Despite initial treatment with an EGFR TKI, many patients with metastatic EGFR-mutated NSCLC experience disease progression, and currently available therapies in the second-line setting are limited.
Ken Takeshita, global head, research and development, Daiichi Sankyo, said: “These results from HERTHENA-Lung02 demonstrate the potential of patritumab deruxtecan to become an important treatment option for certain patients with EGFR-mutated NSCLC with prior TKI treatment.

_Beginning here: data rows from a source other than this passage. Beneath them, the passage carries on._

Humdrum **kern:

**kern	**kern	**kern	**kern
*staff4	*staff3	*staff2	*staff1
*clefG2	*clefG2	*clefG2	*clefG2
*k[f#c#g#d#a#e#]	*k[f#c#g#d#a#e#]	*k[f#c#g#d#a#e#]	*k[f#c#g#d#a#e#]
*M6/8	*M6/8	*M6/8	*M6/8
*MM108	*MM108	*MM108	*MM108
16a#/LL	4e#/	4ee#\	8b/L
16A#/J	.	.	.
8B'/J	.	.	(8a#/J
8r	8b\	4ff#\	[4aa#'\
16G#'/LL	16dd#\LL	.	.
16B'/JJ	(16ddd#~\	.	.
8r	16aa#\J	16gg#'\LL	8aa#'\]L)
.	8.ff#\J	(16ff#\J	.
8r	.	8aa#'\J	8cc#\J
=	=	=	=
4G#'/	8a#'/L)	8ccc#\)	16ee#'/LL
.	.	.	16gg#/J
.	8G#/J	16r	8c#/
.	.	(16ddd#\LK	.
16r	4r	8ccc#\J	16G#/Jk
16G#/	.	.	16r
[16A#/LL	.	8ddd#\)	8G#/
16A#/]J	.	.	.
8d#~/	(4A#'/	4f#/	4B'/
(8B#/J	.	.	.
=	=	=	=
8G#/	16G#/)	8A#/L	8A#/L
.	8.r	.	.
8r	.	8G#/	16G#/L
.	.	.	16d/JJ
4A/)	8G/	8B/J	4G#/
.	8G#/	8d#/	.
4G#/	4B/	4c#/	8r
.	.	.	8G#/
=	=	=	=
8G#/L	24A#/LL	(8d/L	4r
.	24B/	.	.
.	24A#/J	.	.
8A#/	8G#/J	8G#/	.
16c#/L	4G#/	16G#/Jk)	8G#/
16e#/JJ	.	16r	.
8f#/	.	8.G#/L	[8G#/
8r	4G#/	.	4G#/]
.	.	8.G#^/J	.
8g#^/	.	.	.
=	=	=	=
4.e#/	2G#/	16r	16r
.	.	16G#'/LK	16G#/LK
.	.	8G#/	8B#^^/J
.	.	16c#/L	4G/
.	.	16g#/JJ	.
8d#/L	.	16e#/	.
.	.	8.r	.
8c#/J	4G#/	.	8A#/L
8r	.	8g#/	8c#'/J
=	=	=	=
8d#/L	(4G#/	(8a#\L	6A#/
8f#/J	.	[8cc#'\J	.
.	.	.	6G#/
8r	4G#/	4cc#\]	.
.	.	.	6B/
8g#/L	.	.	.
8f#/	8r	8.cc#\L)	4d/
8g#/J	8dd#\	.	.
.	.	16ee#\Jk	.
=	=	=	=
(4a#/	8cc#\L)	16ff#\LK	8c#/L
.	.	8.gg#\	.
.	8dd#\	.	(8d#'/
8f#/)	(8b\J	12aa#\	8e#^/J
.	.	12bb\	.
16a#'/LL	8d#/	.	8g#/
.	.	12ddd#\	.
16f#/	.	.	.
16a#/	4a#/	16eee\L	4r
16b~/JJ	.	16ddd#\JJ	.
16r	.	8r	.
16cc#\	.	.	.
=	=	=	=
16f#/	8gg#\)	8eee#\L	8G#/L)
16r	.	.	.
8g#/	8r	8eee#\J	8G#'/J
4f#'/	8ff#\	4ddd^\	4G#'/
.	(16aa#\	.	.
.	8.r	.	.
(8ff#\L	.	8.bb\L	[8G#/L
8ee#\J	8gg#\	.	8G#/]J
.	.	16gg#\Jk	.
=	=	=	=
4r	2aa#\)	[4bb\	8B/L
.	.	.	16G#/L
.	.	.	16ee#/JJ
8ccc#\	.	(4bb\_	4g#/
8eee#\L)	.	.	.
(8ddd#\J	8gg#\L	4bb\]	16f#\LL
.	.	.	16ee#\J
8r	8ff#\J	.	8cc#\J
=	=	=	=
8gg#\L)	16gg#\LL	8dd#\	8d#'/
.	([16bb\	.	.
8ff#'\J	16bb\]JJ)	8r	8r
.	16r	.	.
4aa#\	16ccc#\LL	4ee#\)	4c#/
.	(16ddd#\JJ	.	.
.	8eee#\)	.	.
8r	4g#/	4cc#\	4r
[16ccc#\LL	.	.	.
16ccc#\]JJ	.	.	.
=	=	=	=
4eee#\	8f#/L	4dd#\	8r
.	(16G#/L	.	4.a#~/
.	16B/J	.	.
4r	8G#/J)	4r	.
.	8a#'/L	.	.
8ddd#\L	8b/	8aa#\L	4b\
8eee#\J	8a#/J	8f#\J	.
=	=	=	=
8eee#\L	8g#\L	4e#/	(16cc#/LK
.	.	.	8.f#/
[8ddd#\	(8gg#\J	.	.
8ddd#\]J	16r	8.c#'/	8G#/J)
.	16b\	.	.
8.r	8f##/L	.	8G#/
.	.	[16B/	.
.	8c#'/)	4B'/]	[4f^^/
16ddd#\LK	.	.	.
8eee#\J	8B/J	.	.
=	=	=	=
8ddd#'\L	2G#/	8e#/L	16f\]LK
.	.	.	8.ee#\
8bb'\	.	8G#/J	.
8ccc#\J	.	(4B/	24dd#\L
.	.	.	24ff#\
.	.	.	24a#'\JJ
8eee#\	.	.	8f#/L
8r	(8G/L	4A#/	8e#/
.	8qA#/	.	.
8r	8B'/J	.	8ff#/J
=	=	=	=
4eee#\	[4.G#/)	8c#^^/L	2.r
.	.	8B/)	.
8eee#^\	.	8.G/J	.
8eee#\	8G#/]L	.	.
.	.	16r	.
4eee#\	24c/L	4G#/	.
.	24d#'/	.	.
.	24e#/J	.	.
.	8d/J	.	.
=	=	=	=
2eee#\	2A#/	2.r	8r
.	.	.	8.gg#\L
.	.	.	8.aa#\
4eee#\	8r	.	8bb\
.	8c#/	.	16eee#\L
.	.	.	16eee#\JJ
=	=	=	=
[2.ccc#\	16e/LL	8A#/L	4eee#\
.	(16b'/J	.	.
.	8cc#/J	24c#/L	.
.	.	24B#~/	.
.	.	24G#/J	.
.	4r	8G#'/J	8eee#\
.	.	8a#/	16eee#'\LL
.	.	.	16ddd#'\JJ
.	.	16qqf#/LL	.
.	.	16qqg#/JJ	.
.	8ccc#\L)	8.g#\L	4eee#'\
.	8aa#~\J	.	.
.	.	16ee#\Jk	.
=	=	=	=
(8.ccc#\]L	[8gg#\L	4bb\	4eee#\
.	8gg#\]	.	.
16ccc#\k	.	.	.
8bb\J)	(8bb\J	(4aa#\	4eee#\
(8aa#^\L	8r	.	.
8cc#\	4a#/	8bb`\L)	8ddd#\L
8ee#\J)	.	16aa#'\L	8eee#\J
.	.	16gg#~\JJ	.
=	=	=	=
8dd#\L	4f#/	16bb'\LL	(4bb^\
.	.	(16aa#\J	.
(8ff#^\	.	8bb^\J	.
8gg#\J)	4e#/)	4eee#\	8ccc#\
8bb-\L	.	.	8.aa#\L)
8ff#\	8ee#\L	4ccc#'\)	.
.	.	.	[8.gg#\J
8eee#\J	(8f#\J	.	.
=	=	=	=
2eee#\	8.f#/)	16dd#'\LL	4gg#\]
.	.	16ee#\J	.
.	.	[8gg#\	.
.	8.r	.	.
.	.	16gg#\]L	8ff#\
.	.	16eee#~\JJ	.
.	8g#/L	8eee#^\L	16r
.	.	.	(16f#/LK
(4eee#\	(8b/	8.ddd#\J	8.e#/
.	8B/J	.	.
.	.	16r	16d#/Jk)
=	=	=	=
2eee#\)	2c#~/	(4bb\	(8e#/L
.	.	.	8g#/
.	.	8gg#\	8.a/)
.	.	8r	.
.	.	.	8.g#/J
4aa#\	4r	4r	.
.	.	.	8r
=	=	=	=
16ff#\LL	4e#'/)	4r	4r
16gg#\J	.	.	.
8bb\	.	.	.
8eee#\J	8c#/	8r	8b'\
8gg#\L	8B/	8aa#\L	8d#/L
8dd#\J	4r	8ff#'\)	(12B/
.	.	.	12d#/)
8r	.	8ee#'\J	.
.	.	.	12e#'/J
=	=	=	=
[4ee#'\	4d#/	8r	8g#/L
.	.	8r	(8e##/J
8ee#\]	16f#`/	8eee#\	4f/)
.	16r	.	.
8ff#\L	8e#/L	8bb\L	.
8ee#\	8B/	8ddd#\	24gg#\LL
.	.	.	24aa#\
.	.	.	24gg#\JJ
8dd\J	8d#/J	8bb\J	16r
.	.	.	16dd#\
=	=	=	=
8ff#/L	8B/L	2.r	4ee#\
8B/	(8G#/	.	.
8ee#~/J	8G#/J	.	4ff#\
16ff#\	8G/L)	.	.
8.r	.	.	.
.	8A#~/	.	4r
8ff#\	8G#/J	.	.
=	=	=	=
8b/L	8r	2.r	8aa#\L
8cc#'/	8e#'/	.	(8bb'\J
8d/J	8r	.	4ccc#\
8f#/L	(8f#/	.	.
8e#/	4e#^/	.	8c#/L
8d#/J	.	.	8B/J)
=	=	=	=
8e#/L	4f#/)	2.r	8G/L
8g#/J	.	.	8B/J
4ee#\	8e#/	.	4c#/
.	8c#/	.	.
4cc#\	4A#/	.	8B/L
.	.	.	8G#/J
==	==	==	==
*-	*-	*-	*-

“We plan to share these findings with regulatory authorities to discuss next steps.”
The companies began collaborating on patritumab deruxtecan last year after Merck paid Daiichi Sankyo $4bn upfront to jointly develop three of its ADC candidates, all in various stages of clinical development to treat multiple solid tumours as monotherapies and/or in combination with other treatments.
The partners’ latest announcement comes less than three months after the US Food and Drug Administration (FDA) declined to approve patritumab deruxtecan for adults with locally advanced or metastatic EGFR-mutated NSCLC who had received at least two prior systemic therapies.
Takeshita said in response to the regulator’s complete response letter, which did not identify any issues with the efficacy or safety data submitted in the application: “We will work closely with the FDA and the third-party manufacturer to address the feedback as quickly as possible in order to bring the first HER3-directed medicine to patients with previously-treated EGFR-mutated NSCLC cancer.”